No. Throughout the Human Genome Project, researchers continuously improved DNA sequencing techniques. However, they were limited in their ability to determine the sequence of certain regions of human DNA.
In June 2000, the International Human Genome Sequencing Consortium reported that it had completed a draft human genome sequence that included 90% of the human genome.
In April 2003, the consortium stated that it had created an essentially complete human genome sequence, which was greatly enhanced over the draft. It accounted for 92% of the human genome and had less than 400 gaps, making it more precise.
Celera and Human Genome Project
Before the IHGSC finished the first phase of the Human Genome Project, Celera Genomics, led by Dr. Craig Venter, planned to sequence the entire human genome in three years. Celera created a dataset of 27.27 million DNA sequence reads from five individuals, with an average of 543 base pairs. In contrast, the Human Genome Project offered second data obtained from BAC contigs, resulting in 16.05 million sequence reads.
Celera used two primary assembly methods: whole genome assembly and regional chromosome assembly.
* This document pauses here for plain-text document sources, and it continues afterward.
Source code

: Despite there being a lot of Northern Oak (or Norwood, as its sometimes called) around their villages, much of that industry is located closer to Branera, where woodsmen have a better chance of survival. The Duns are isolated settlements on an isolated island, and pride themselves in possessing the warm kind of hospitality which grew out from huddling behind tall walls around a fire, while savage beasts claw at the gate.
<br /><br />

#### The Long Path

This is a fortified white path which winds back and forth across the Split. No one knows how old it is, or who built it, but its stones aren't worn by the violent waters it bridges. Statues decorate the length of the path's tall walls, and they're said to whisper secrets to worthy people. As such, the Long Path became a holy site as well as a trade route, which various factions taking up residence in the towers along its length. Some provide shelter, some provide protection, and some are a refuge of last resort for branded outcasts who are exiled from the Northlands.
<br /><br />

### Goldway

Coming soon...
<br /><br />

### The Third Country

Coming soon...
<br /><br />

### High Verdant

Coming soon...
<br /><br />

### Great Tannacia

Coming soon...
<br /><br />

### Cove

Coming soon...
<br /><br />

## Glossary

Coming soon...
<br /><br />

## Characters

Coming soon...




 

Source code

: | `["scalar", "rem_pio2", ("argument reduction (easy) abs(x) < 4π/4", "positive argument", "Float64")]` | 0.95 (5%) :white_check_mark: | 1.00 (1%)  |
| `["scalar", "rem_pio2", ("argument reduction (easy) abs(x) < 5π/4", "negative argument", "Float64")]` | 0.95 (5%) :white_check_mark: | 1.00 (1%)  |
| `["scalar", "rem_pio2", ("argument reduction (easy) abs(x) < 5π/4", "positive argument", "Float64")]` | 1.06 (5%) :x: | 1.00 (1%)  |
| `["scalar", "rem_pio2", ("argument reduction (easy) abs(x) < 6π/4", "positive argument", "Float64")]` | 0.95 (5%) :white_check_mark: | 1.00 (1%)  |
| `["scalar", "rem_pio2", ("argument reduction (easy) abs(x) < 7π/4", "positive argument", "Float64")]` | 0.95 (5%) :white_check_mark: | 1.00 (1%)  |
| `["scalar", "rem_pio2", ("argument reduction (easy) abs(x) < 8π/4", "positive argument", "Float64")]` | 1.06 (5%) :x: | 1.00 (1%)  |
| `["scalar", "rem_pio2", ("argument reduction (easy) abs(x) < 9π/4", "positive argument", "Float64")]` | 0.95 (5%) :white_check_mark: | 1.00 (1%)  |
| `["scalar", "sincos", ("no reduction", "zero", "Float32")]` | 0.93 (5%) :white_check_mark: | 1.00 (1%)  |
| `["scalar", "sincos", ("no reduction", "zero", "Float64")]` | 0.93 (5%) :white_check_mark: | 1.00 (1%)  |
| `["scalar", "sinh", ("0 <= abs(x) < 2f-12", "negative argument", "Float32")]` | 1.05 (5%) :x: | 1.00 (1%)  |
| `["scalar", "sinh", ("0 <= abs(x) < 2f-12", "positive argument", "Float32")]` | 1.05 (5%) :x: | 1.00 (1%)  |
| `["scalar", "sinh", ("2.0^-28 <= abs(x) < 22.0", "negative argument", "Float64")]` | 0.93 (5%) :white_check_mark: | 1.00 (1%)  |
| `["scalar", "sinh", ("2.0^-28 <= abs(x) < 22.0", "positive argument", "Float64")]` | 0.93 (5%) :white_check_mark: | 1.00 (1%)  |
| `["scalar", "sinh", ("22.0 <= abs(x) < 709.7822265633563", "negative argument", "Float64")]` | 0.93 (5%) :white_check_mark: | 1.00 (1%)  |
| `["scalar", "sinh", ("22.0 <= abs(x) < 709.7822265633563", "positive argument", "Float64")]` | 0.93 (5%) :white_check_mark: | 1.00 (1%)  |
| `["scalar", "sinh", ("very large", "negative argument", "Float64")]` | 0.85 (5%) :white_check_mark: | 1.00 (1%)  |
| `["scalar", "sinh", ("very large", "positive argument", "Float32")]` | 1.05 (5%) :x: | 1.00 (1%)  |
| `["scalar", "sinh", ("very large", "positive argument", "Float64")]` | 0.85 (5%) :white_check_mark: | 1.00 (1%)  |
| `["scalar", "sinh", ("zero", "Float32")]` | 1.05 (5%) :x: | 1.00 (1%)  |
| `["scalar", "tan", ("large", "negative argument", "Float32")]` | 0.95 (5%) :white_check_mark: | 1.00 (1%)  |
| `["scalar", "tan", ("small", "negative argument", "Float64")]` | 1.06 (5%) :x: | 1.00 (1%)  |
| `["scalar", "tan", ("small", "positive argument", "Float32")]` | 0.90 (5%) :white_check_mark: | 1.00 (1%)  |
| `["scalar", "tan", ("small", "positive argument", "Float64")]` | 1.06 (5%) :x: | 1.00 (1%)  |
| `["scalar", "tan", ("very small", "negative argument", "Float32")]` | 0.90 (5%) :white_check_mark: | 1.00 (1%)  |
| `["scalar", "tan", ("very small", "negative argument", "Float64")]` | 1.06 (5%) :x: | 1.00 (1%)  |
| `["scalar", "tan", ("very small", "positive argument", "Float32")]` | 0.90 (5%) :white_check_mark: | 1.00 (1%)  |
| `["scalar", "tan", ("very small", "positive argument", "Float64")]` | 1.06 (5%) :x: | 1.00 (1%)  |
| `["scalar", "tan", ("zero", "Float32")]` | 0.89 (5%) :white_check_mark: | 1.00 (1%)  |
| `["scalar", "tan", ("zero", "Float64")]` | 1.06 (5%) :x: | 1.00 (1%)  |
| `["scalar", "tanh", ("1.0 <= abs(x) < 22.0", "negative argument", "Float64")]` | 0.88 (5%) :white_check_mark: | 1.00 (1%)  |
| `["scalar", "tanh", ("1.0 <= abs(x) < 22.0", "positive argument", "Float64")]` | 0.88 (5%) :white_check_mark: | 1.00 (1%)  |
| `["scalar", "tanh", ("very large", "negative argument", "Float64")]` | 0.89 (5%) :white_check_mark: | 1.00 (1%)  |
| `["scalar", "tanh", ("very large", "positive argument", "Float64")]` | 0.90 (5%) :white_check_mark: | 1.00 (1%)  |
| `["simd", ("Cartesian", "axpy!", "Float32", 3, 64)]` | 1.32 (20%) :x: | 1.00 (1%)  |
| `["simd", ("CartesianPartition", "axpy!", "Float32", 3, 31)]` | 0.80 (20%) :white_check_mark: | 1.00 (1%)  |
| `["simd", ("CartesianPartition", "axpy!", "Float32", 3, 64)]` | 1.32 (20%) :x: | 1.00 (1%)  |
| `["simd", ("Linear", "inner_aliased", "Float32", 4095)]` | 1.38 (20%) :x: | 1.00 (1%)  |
Both approaches allowed for direct data comparison, yielding results that were very similar to the IHGSC. In February 2001, both groups published versions of the human genome at the same time, finishing their work ahead of schedule thanks to breakthroughs in sequencing technology and collaboration.
Summary
The Human Genome Project was successfully completed in 13 years by a collaboration of public and private researchers. Despite using a variety of approaches in their research, these scientists arrived to the same conclusions. In doing so, the researchers not only quiet their opponents, but they also completed the project two years earlier than expected. Perhaps more importantly, these scientists sparked a continuing revolution in our fight against human disease and presented a fresh vision of the future of medicine–albeit one that has yet to be fully realized.
Refrences
Collins, F. S., Patrinos, A., Jordan, E., Chakravarti, A., Gesteland, R., Walters, L., & members of the DOE and NIH planning groups. (1998). New goals for the US human genome project: 1998-2003. science, 282(5389), 682-689.
Collins, F. S., & McKusick, V. A. (2001). Implications of the Human Genome Project for medical science. Jama, 285(5), 540-544.
Gibbs, R. A. (2020). The human genome project changed everything. Nature Reviews Genetics, 21(10), 575-576.
Moraes, F., & Góes, A. (2016). A decade of human genome project conclusion: Scientific diffusion about our genome knowledge. Biochemistry and Molecular Biology Education, 44(3), 215-223.